_WORK TO BE COMPLETED:_
Reproduce the entries shown below only from the line with "quando la tua utilità era esaurita." down to the line with "l’ossigeno. Sbattei la", keeping both end lines and copying each one exactly.

_GIVEN RECORDS:_

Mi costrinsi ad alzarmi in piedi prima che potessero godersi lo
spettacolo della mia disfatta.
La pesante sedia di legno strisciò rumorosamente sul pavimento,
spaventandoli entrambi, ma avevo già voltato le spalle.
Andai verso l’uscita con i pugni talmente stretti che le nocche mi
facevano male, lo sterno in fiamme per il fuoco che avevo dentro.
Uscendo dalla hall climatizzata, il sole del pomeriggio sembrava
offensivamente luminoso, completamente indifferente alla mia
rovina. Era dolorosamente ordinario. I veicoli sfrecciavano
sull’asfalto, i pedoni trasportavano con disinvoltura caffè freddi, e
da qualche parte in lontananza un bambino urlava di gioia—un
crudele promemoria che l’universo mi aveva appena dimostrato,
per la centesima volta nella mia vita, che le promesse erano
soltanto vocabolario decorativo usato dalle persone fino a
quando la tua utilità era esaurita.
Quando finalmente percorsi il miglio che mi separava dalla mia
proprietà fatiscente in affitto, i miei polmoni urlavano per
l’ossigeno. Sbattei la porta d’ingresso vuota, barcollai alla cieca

==

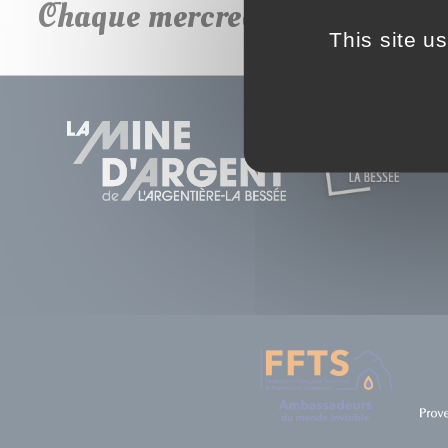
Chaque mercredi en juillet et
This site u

_REPLY:_
quando la tua utilità era esaurita.
Quando finalmente percorsi il miglio che mi separava dalla mia
proprietà fatiscente in affitto, i miei polmoni urlavano per
l’ossigeno. Sbattei la porta d’ingresso vuota, barcollai alla cieca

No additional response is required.